What kids think about domestic violence
'The world has been extremely unfair to women': Year 5 and 6 students at Wiley Park Primary School talk about what they found out about family violence during a program run by local police and women's support groups.
The Australian toy industry has rejected suggestions there is a connection between the types of toys boys and girls are encouraged to play with and domestic violence.
In a tough-talking submission to a Senate inquiry, the Australian Toy Association said it "strongly rejects any links" between toys and the "ongoing problem[s] of domestic violence and gender inequality".
Mother of two girls and a boy, Shannon Watts of Dulwich Hill, said she didn't think what children played with had "any bearing on their propensity to violence."
Although her daughters Taitun 9 and Faryn 4 may have been given traditional toys such as dolls, they didn't always play with them in a traditional way.
"I have a son and two daughters, and their play has always been self directed," she said.
The Toy Association's submission came in response to a Greens-initiated examination of domestic violence and gender inequality, which includes the role of messages conveyed to children through the marketing of toys.
Parent advocacy group Play Unlimited is calling for an end to the "segregation of toys along gender lines" arguing "strongly stereotyped toy marketing" perpetuates "harmful stereotypes" and "emphasises the differences between boys and girls".
But the Toy Association, which represents 90 per cent of Australian toy sales, dismissed the idea. The industry body said toys were "vital for child development," adding that a child's current and future behaviour were "influenced more by their family, environment, schools, the mass media and level of social support, rather than the toys they play with".

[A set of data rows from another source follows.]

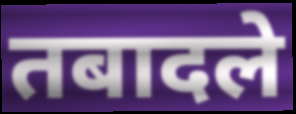
तबादलेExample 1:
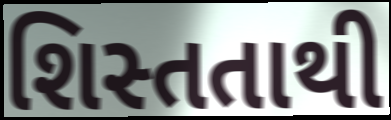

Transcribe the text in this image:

શિસ્તતાથી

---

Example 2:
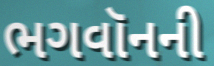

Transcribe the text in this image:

ભગવૉનની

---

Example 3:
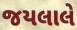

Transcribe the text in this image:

જયલાલે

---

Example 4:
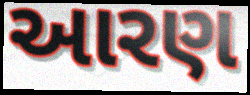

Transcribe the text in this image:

આરણ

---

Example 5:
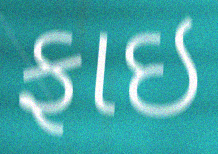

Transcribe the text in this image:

ફાઇ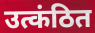
उत्कंठित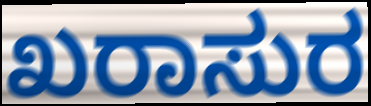
ಖರಾಸುರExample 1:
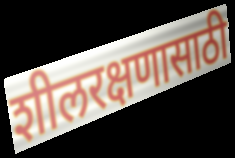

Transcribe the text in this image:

शीलरक्षणासाठी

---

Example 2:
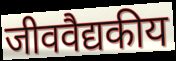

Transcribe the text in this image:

जीववैद्यकीय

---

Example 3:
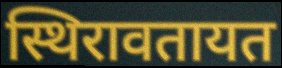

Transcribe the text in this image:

स्थिरावतायत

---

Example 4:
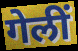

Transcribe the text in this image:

गेलीं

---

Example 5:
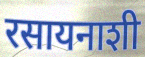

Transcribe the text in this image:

रसायनाशी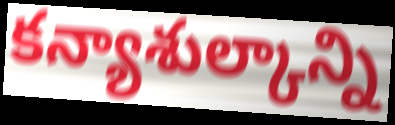
కన్యాశుల్కాన్నిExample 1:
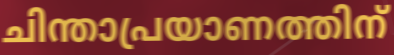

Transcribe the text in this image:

ചിന്താപ്രയാണത്തിന്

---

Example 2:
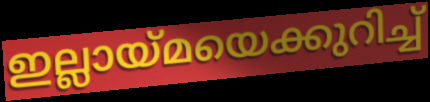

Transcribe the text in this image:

ഇല്ലായ്മയെക്കുറിച്ച്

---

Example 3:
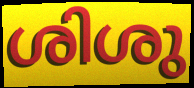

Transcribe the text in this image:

ശിശു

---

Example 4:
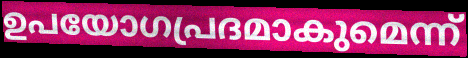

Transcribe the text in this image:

ഉപയോഗപ്രദമാകുമെന്ന്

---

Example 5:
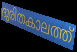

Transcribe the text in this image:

ദുരിതകാലത്ത്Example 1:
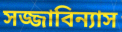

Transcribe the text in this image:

সজ্জাবিন্যাস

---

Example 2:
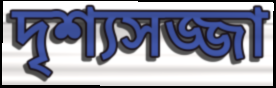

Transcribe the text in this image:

দৃশ্যসজ্জা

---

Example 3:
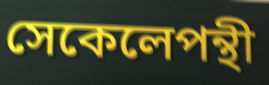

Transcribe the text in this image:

সেকেলেপন্থী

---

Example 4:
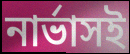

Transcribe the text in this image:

নার্ভাসই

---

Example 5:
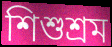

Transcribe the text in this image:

শিশুশ্রম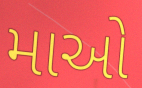
માઓ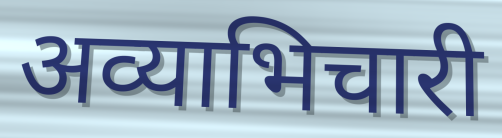
अव्याभिचारी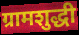
ग्रामशुद्धी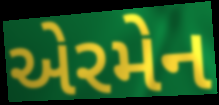
એરમેન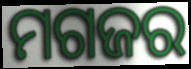
ମଗଜରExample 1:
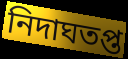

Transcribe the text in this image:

নিদাঘতপ্ত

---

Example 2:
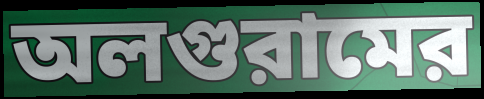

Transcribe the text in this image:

অলগুরামের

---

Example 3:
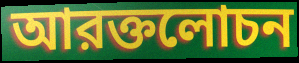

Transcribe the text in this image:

আরক্তলোচন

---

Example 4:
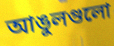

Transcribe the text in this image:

আঙুলগুলো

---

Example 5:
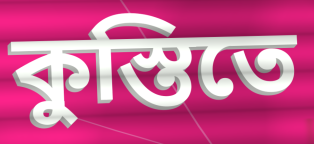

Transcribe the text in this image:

কুস্তিতে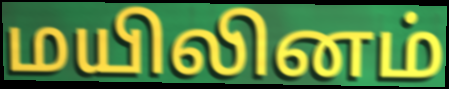
மயிலினம்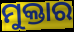
ମୁକ୍ତାର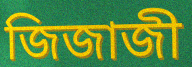
জিজাজী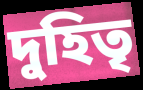
দুহিতৃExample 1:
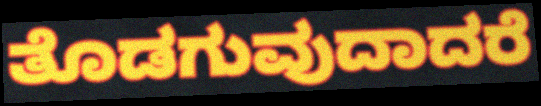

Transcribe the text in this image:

ತೊಡಗುವುದಾದರೆ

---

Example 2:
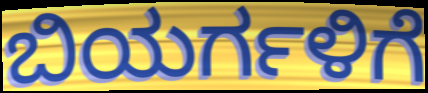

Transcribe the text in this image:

ಬಿಯರ್ಗಳಿಗೆ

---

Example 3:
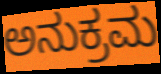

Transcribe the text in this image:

ಅನುಕ್ರಮ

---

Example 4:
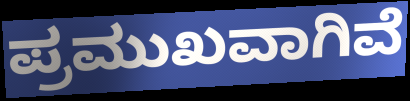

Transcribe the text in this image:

ಪ್ರಮುಖವಾಗಿವೆ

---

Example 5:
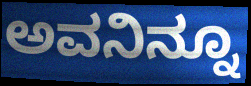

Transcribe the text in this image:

ಅವನಿನ್ನೂ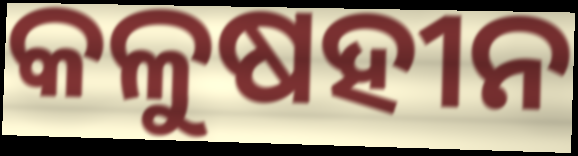
କଳୁଷହୀନ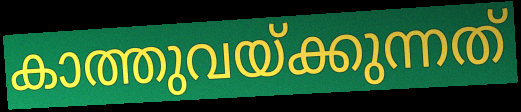
കാത്തുവയ്ക്കുന്നത്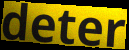
deter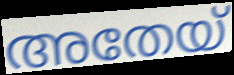
അതേയ്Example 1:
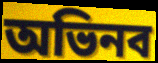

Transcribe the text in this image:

অভিনব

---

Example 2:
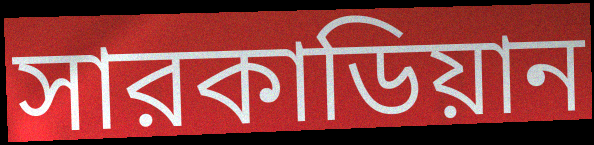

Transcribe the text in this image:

সারকাডিয়ান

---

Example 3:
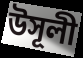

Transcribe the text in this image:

উসূলী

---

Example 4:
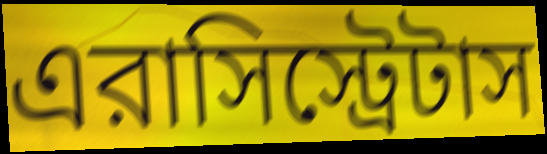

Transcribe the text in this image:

এরাসিস্ট্রেটাস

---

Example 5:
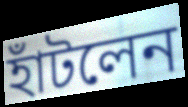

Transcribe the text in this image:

হাঁটলেন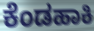
ಕೆಂಡಹಾಕಿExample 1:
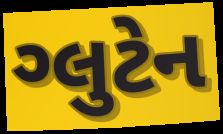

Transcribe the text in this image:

ગ્લુટેન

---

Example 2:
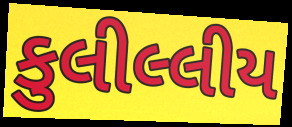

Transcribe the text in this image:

કુલીલ્લીય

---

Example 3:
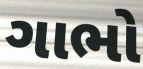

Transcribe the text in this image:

ગાભો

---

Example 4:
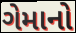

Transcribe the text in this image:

ગેમાનો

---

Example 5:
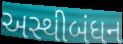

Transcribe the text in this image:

અસ્થીબંધન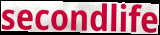
secondlife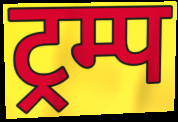
ट्रम्प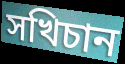
সখিচান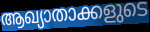
ആഖ്യാതാക്കളുടെ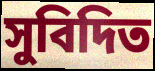
সুবিদিতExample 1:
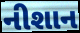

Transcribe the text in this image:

નીશાન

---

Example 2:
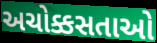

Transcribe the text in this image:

અચોક્કસતાઓ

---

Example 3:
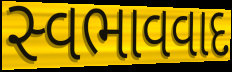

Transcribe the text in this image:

સ્વભાવવાદ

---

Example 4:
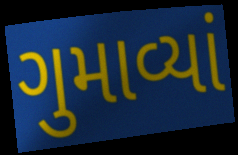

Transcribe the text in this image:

ગુમાવ્યાં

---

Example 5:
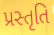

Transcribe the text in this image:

પ્રસ્તૃતિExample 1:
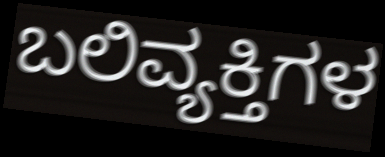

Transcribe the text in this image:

ಬಲಿವ್ಯಕ್ತಿಗಳ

It added that toy manufacturers were already becoming "more gender inclusive" in their advertising. This includes Mattel having a boy star in a Barbie ad and Toys "R" Us removing gender labels from its catalogues and website.
The owner of Monkey Puzzle Toy Store in Summer Hill tries to avoid gender stereotypes, although it is not always easy.
"We don't go there is the boy section or there is the girl section," said Pamela Blyton, who owns two Sydney toy shops. "If someone comes in asking for a gift for a girl, I wouldn't automatically say 'here is a doll.' But I may suggest a puzzle or ask what that girl is interested in."
Yet people still come in determined to buy something pink for a girl, said Ms Blyton.
She was doubtful about whether gendered toys led to domestic violence. "Toys are only a small reflection of what's happening in society. And there are so many other influences, including how someone is encouraged to play with a toy."
In its submission to the inquiry, Play Unlimited warned there was a connection between stereotyped children's toys - like Barbies for girls or trucks for boys - and "cultural conditions" that support domestic violence.
Play Unlimited, set up by parents Julie Huberman and Thea Hughes, said retailers were using 1950s-era stereotypes to sell toys.
"Anything to do with domesticity, beauty and nurturing is allocated to 'girls', while the 'boys' section contains toys which encourage action, violence, building and construction."
While some toy sellers, such as Target and Big W, no longer have toys marked as specifically for "girls" or "boys" on their websites - others, such as Toys Paradise and Toy Universe have sections that differentiate toys along gender lines.
This includes sporting equipment, guns and trucks for boys, and dolls, makeup and craft projects for girls.
While Play Unlimited does not argue playing with a Barbie or a truck will lead directly to domestic violence, they say they encourage stereotypes that in turn, promote gender inequality.
"The World Health Organisation recognises the link between gender inequality in the community and violence against women and children."
Mother of two, Kathryn Howley, says she "absolutely" notices the way toys are marketed towards boys and girls and even segregated into separate departments in some big stores.
"I am always really mindful of what kind of toys I buy for the kids. For [seven-year-old] Spencer when he was really younger, I was conscious of him not having too many superhero and action toys that carry violence.
"With the girls' toys often it is about looking pretty and not actually doing something. And I find that a bit disturbing because it does set them up to be a trophy wife, with a domineering personality in the male."
Mrs Howley has noticed that classic toys have changed since she was a child and have become sexualised with big eyes and big hair.
"When you and I were young, My Little Pony was a pony. This afternoon I was in a supermarket and now it's a morphed into teenage-girl-pony with a bit of a pose and hair and make-up. [Toy makers] have taken a lot old characters and amped them up a bit."
Mrs Howley has worked in product development for baby and toddler toys and can see an innate tendency in boys and girls to head towards certain types of toys.
Greens co-deputy leader Larissa Waters said the "positive progress" made by some toy retailers was encouraging.
But she added: "Kids' imaginations should not be limited by stereotypical labels and limits."
Senator Waters said these "end up costing parents more, as marketers' push the expectation that families with boys and girls need two sets of toys".
The committee is due to report back by August 24.